Penulis: *** | Editor: Marjeni Rokcalva
Cabang olahraga sepakbola yang difavoritkan bakal mendulang emas bergengsi buat Sumbar pada Porwil X Bengkulu, gagal memenuhi targetnya. Apa yang kurang, persiapan panjang dimulai menggelar seleksi pemain hingga uji coba ke Malaysia berakhir pahit. Pulang dengan hampa.
Kata gagal sudah pasti.Jangan cari kambing hitam dengan alasan kelelahan serta menuding yang lain. Sebab, persiapan panjang dengan bergaya sedikit profesional ibarat klub liga satu. Kenyataanya, sebuah tim yang rapuh. Ini dibuktian mulai penyisihan grup A tak berdaya menghadapi tuan rumah Bengkulu, kalah 1-2. Bahkan, bersusah payah mengalahkan tim lain.
Ketika dikalahkan Bengkulu awal penyisihan grup, ini merupakan sinyal pertanda tim Sumbar yang ditukangi Robby Mariandi tak ada apa-apanya. Jangan berkilah dikerjain wasit atau tuan rumah seenak dewe bikin aturan. Memang, pada Porwil sekarang ada perobahan aturan, semifinal tidak menggunakan sistem silang selama ini digunakan tiap turnamen kelas dunia.
Sebelum aturan diberlakukan panitia PB Porwil tentu menggelar Tekhnical Metting dengan perwakilan masing-masing daerah. Jika ada yang keberatan pasti menolak aturan tersebut dan melakukan protes. Rupanya, saat metting semua peserta menyatakan oke dengan aturan aneh itu, juara grup langsung bertarung difinal. Sedangkan runner up berebut satu tiket PON XX Papua.
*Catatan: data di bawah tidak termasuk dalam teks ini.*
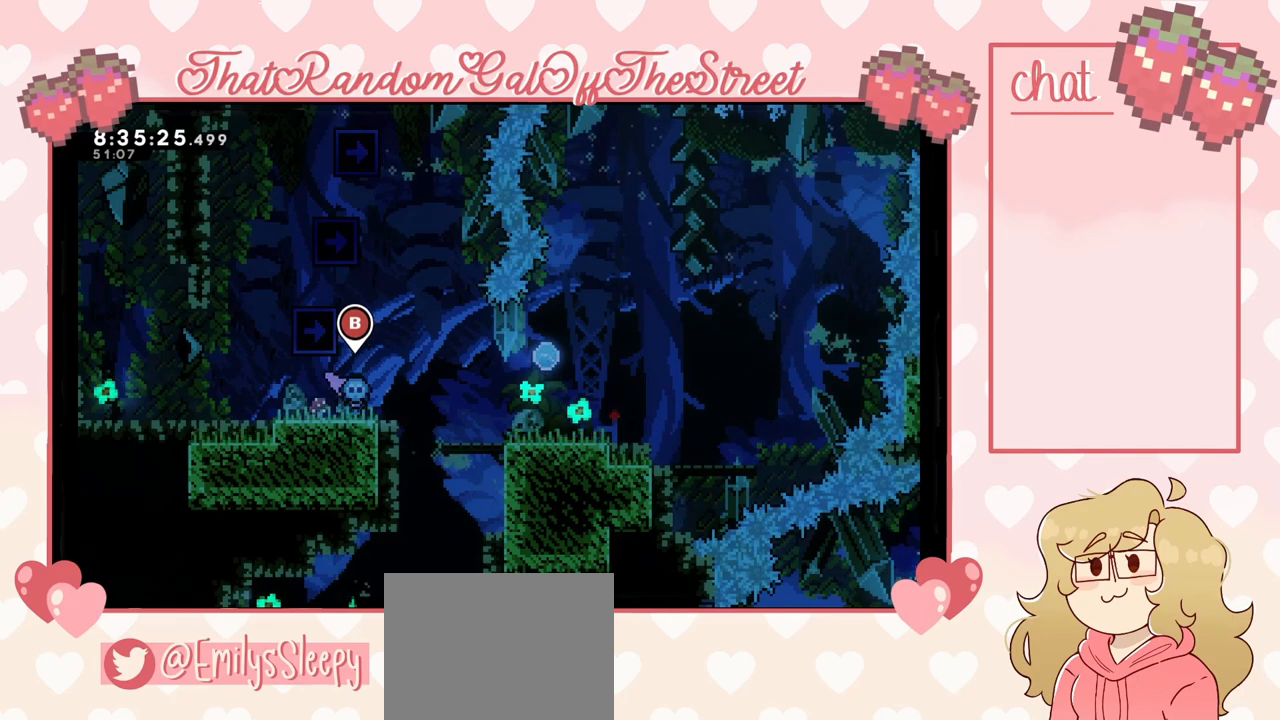
{"buttons": [], "left_stick": "center", "right_stick": "center", "events": [[500, "left_stick", "center"]]}
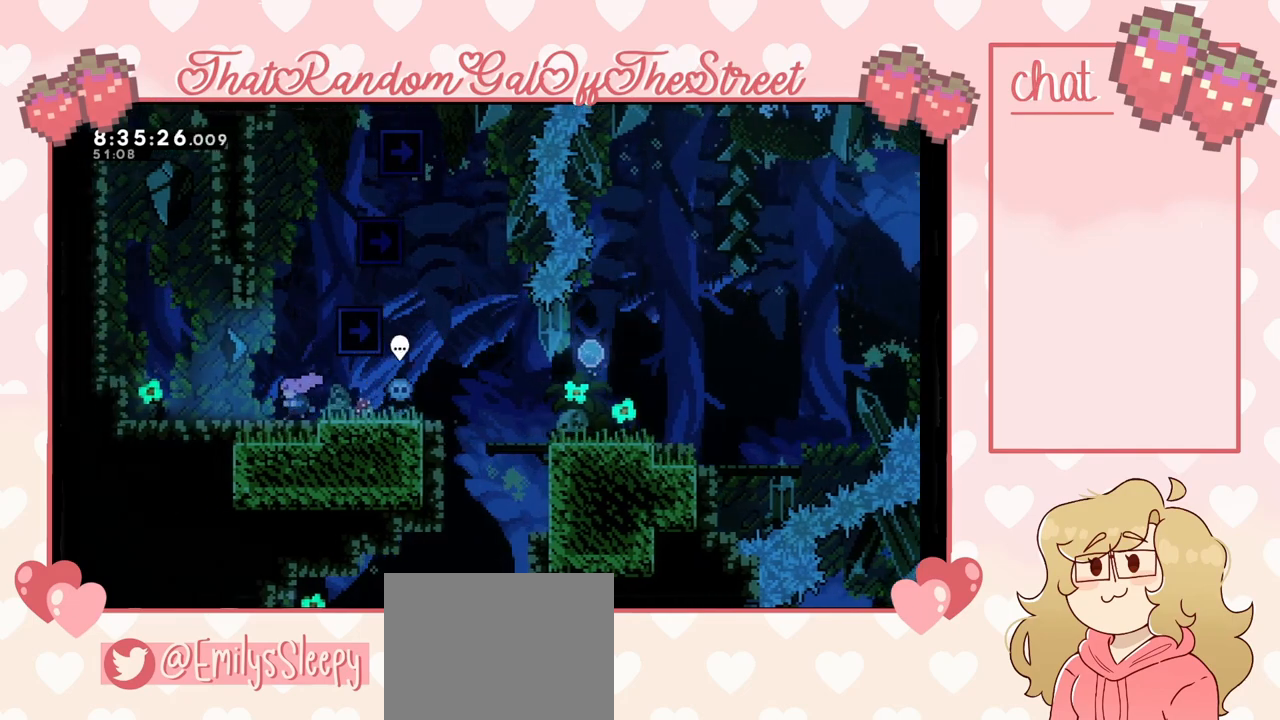
{"buttons": [], "left_stick": "right", "right_stick": "center", "events": [[133, "left_stick", "right"]]}
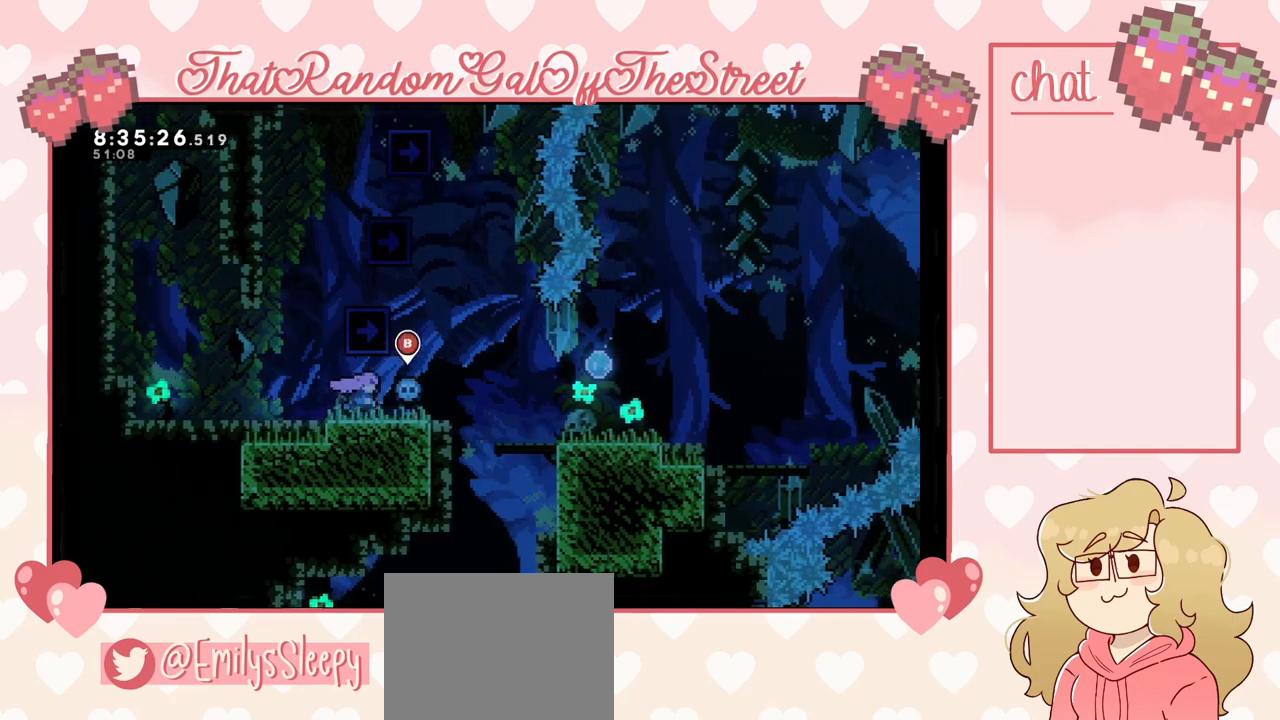
{"buttons": [], "left_stick": "right", "right_stick": "center", "events": [[200, "A", "down"], [267, "A", "up"]]}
Apakah Sumbar korban aturan sigarajai tersebut? Kalau dibilang iya, bisa juga. Sebab, Sumbar sebagai runner up grup A tentu berjumpa juara grub B tim Aceh. Hasilnya, tidak tahu, karena tidak bertanding. Kemudian sesama runner up, Sumbar dan Sumut saling berebut perunggu dan berhak dapat satu tiket PON. Hasilnya, sepakbola Sumbar dihajar Sumut 1-3, (0-1) dan punahlah impian lolos PON Papua.
Apa kata dunia, untuk kedua kalinya sejak PON XVII Riau, Sumbar kembali tanpa bola pada Pekan Olahraga Nasional. Malukah, tidak juga. Kenapa, karena kita masih kalah kelas dengan juara grup Bengkulu yang mengandalkan pemain kampung. Beda dengan Sumbar bercokol juga beberapa pamain profesional liga satu.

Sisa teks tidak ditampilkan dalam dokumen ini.